Aim of the exercise: Transcribe every line of the listing below word for word, omitting the pictures.

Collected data
(begin)
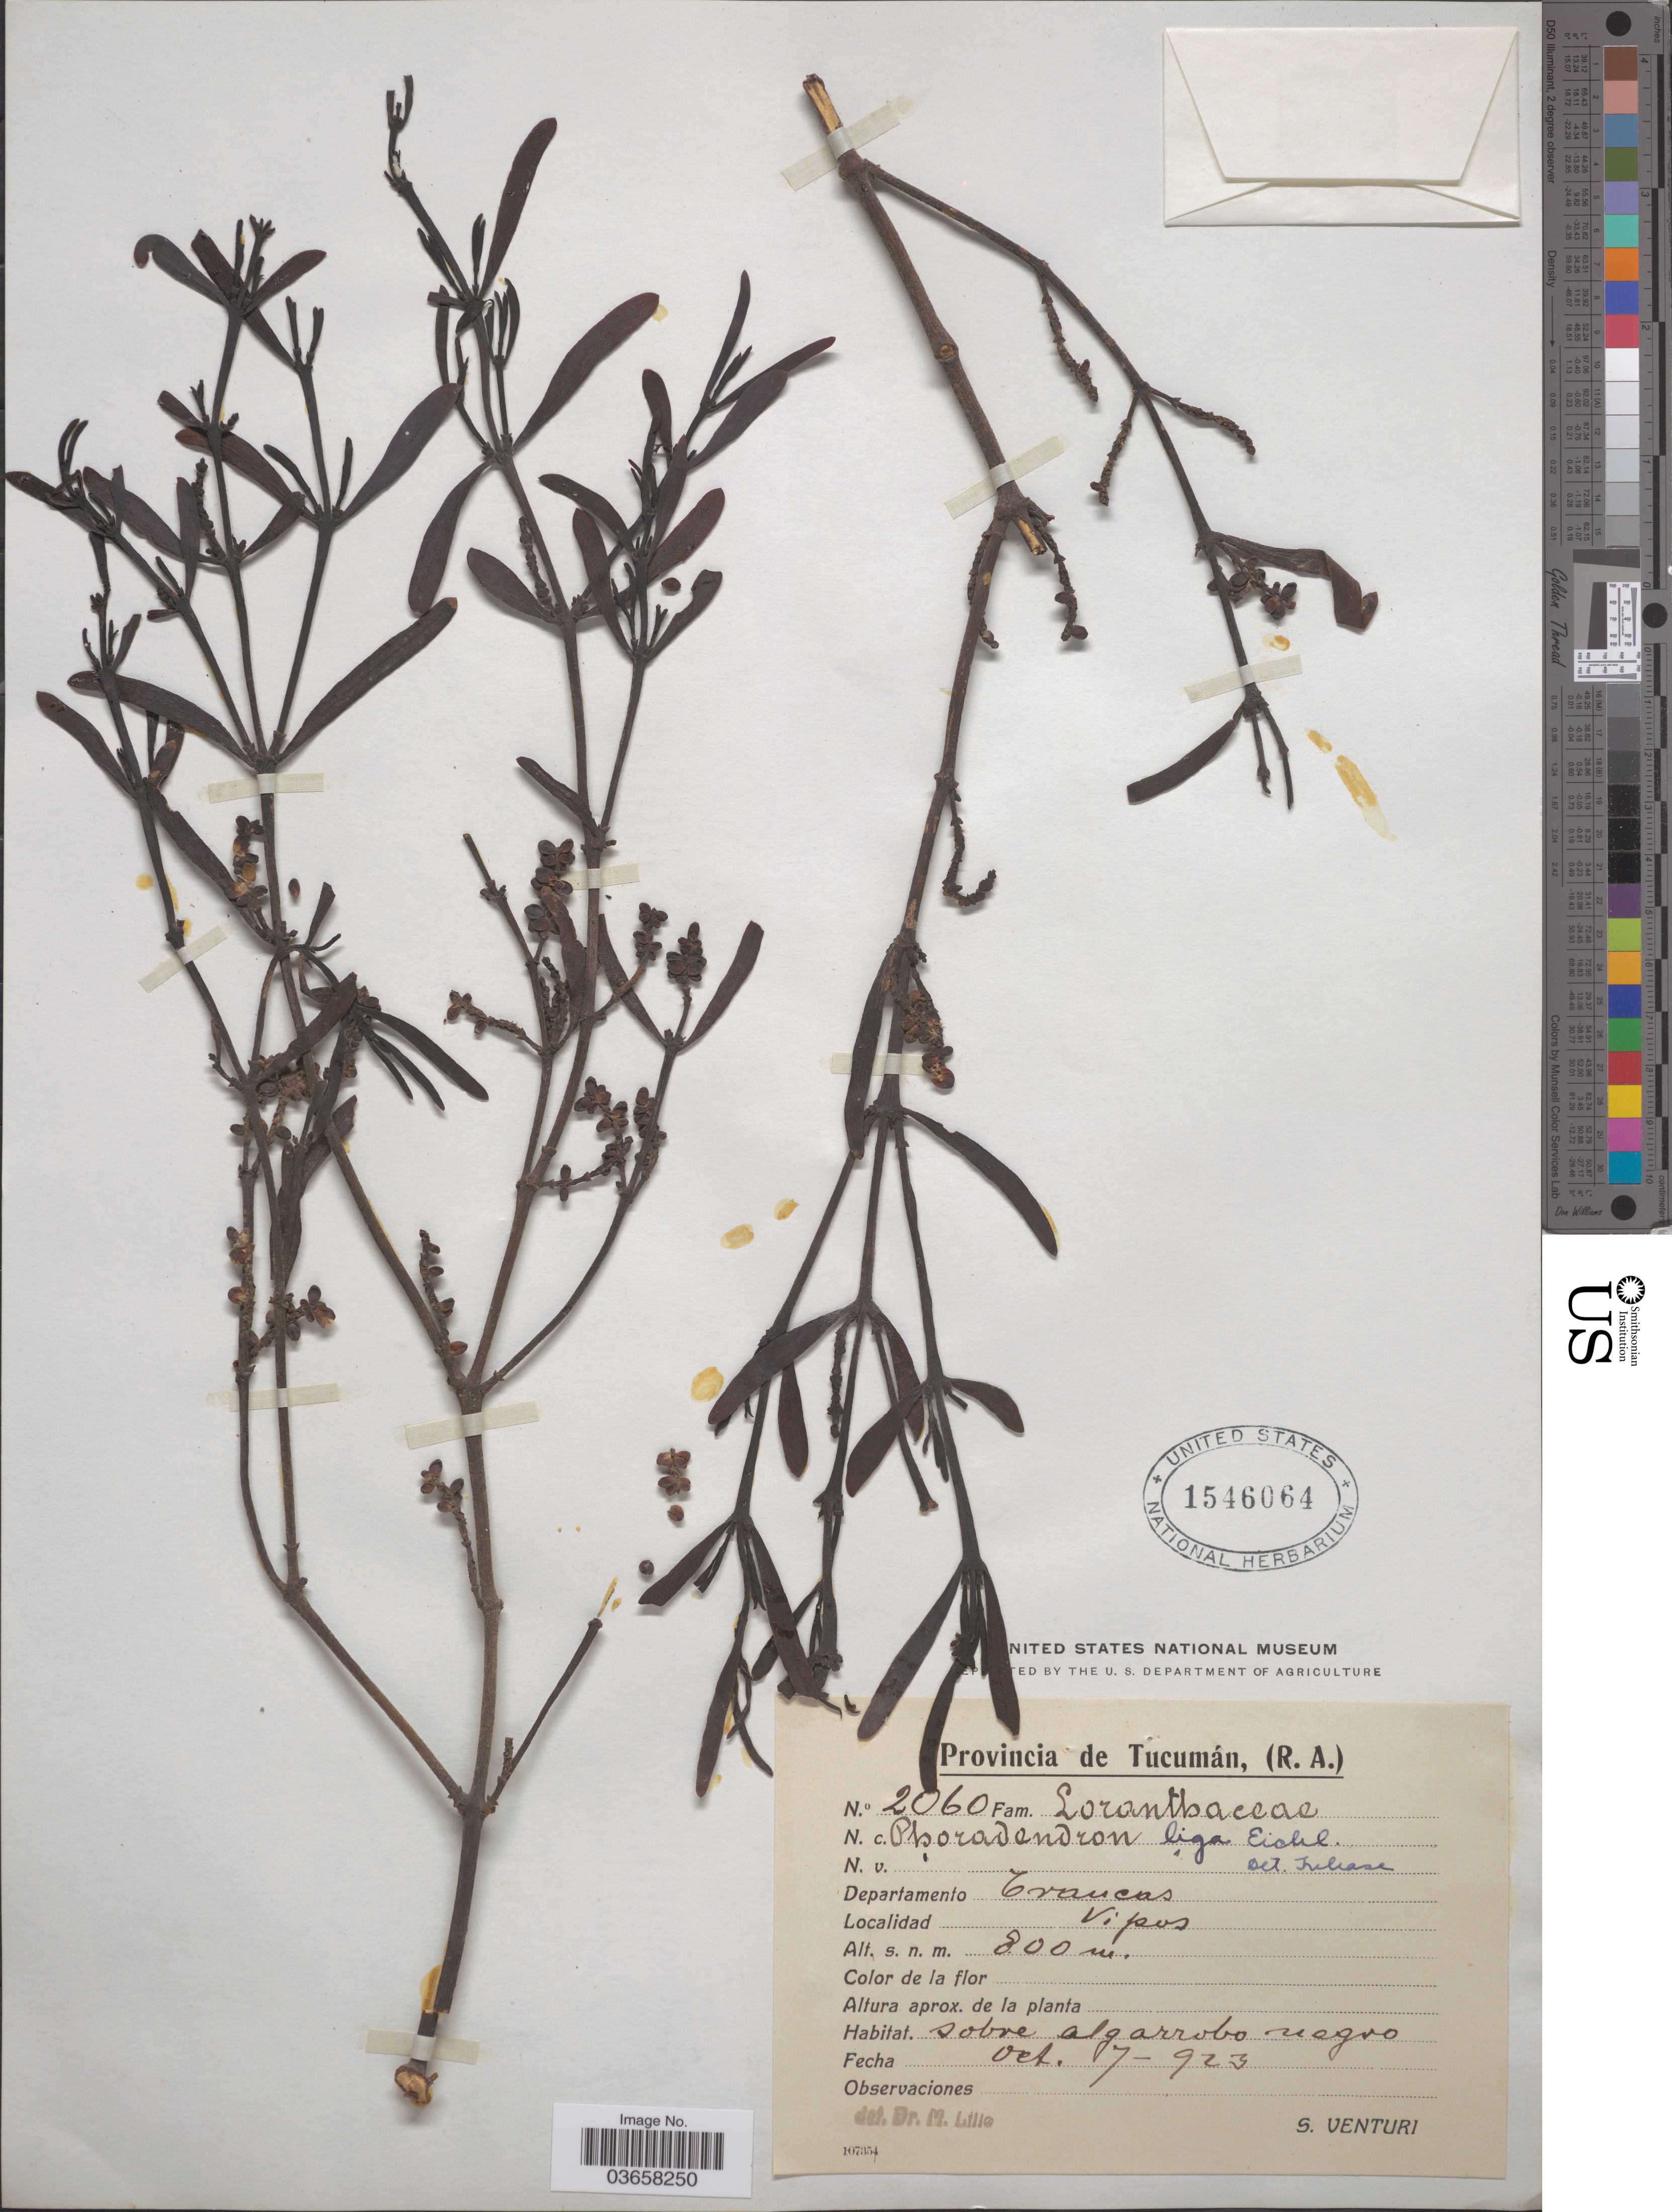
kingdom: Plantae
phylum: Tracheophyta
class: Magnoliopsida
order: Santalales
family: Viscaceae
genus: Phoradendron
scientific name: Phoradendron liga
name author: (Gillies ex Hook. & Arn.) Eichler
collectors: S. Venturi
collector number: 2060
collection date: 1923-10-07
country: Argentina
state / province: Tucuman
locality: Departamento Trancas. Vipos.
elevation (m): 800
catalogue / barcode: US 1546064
(end)
The response:
kingdom: Plantae
phylum: Tracheophyta
class: Magnoliopsida
order: Santalales
family: Viscaceae
genus: Phoradendron
scientific name: Phoradendron liga
name author: (Gillies ex Hook. & Arn.) Eichler
collectors: S. Venturi
collector number: 2060
collection date: 1923-10-07
country: Argentina
state / province: Tucuman
locality: Departamento Trancas. Vipos.
elevation (m): 800
catalogue / barcode: US 1546064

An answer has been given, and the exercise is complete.